As duas senhoritas comentaram: "Agora que você está com a Leona, até as irmãs ficaram em segundo plano."
"Desde que você goste, está ótimo."
Leona sorriu: "Eu também quase nunca compro buquês para dar a alguém."
O sorriso de Nanto ficou ainda mais radiante.
"Vamos entrar no carro, suas roupas novas, eu já as busquei na lavanderia."
O Sr. Barreto entrou no carro imediatamente.
Leona lhe entregou alguns conjuntos de roupas novas que havia comprado.
"Leona, dirija você, por favor, minha habilidade ao volante não está das melhores agora."
O Sr. Barreto estava de ótimo humor, queria até tirar uma foto escondido para se exibir depois, mas ficou constrangido de a esposa perceber.
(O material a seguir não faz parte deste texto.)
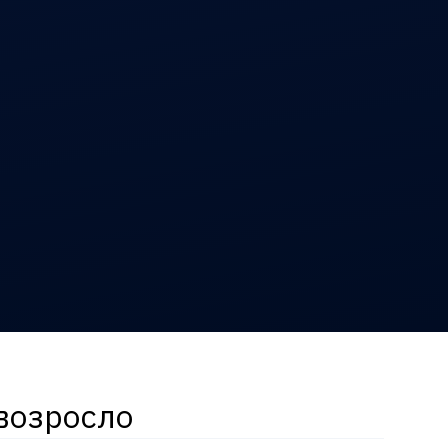
возросло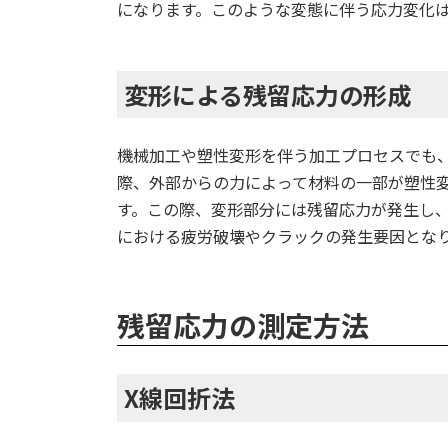
になります。このような変態に伴う応力変化
変形による残留応力の形成
機械加工や塑性変形を伴う加工プロセスでも
際、外部からの力によって材料の一部が塑性
す。この際、変形部分には残留応力が発生し
における疲労破壊やクラックの発生要因とな
残留応力の測定方法
X線回折法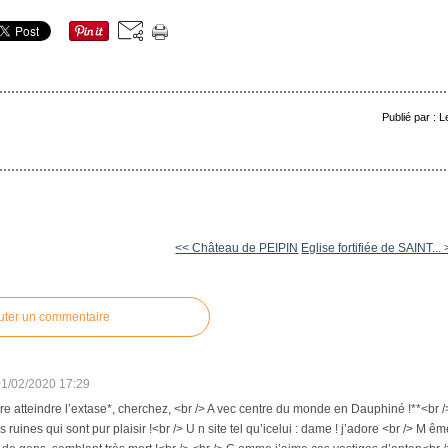
Publié par : 
<< Château de PEIPIN
Eglise fortifiée de SAINT...
uter un commentaire
01/02/2020 17:29
ire atteindre l’extase*, cherchez, <br /> A vec centre du monde en Dauphiné !**<br /
s ruines qui sont pur plaisir !<br /> U n site tel qu’icelui : dame ! j’adore <br /> M ê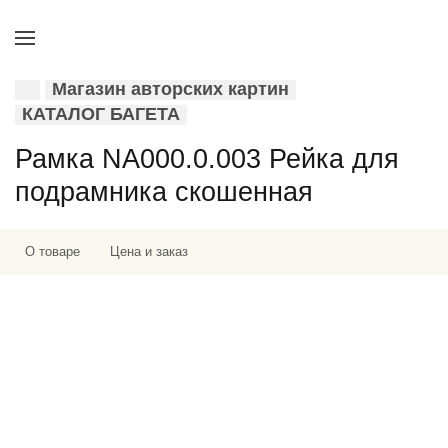
Магазин авторских картин
КАТАЛОГ БАГЕТА
Рамка NA000.0.003 Рейка для
подрамника скошенная
О товаре
Цена и заказ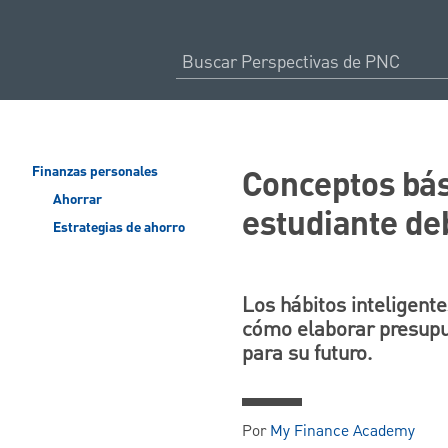
Conceptos bás
Finanzas personales
Ahorrar
estudiante de
Estrategias de ahorro
Los hábitos inteligent
cómo elaborar presupue
para su futuro.
Por
My Finance Academy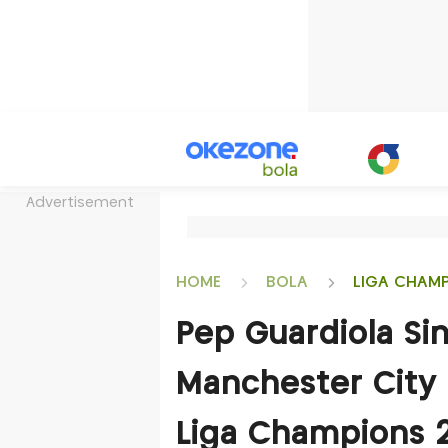
Advertisement
HOME
BOLA
LIGA CHAM
Pep Guardiola Sin
Manchester City T
Liga Champions 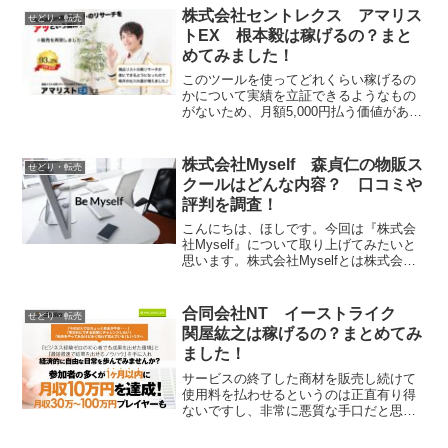
的にはMyStore(マイストア)はおすすめし
株式会社セントレクス アマリス
せどり・転売
ません。
トEX 根本毅は稼げるの？まと
めてみました！
このツールを使ってどれくらい稼げるの
かについて実績を立証できるようなもの
がないため、月額5,000円払う価値がある
ものなのかも疑問です。利用者の口コミ
がなく本当に稼げるのかどうかも不明な
ので、私としてはアマリストEXはおすす
株式会社Myself 森貞仁の物販ス
せどり・転売
めしません。
クールはどんな内容？ 口コミや
評判を調査！
こんにちは、ほしです。今回は『株式会
社Myself』について取り上げてみたいと
思います。株式会社Myselfとは株式会社
Myselfは物販の副業を運営する会社で
す。それでは、実態を検証していきたい
と思います！特定商取引法に基づく表記
合同会社NT イーストライク
せどり・転売
販売社名...
関屋紘之は稼げるの？まとめてみ
ました！
サービスの終了した商材を販売し続けて
使用料を払わせるというのは正直有り得
ないですし、非常に悪質な手口だと思い
ます。イーストライクも勿論そうです
が、この販売者の扱う商材はあまり信用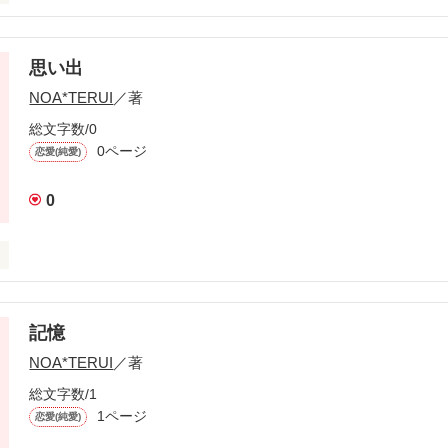
私。

の4人家族で、親にもきちんと愛されてるし、恋もそれなりにしたことが
思い出
どちゃんといる。

NOA*TERUI
／著
ど貧乏でもない。

総文字数/0
0ページ
恋愛(純愛)
とも、したいこともない、朝起きて学校に行って帰って寝るの繰り返しの
がすごく退屈でつまらなかった。

0
て、そんなつまらない日常がとても、幸せな事で、そんな日常を夢見て


記憶
きてる時代は違うけど、私は貴方が誰よりも好きだよ。

作品を読む
NOA*TERUI
／著
総文字数/1
1ページ
恋愛(純愛)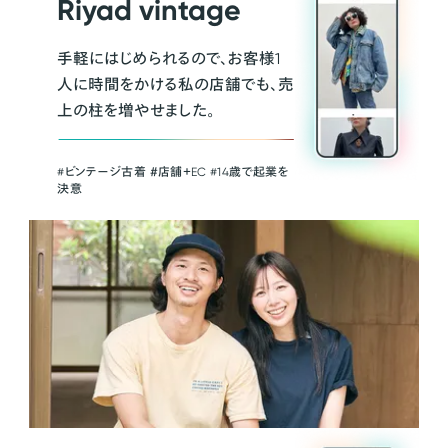
Riyad vintage
手軽にはじめられるので、お客様1
人に時間をかける私の店舗でも、売
上の柱を増やせました。
#ビンテージ古着 ＃店舗＋EC #14歳で起業を
決意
Diante de Leona, ele sempre manteve a imagem de um homem maduro e equilibrado.
"Está bem."
Leona não pensou muito e assumiu o volante prontamente.
Nanto, por sua vez, sentou-se no banco traseiro.
Leona achou aquilo um pouco estranho.
"O que seu pai disse?"
Enquanto tirava fotos, Nanto não esqueceu que a esposa havia ido ao Grupo Toledo para reclamar.
"Ele não falou muita coisa, mas tenho certeza de que vai voltar e questionar Carolina. Ele nunca permitiria que alguém prejudicasse seus interesses."
Nanto acrescentou: "Mandei investigar e não foi Carolina quem te seguiu e tirou fotos suas com Evandro."
"Mas a pessoa que enviou a carta para minha mãe foi, de fato, a Carolina."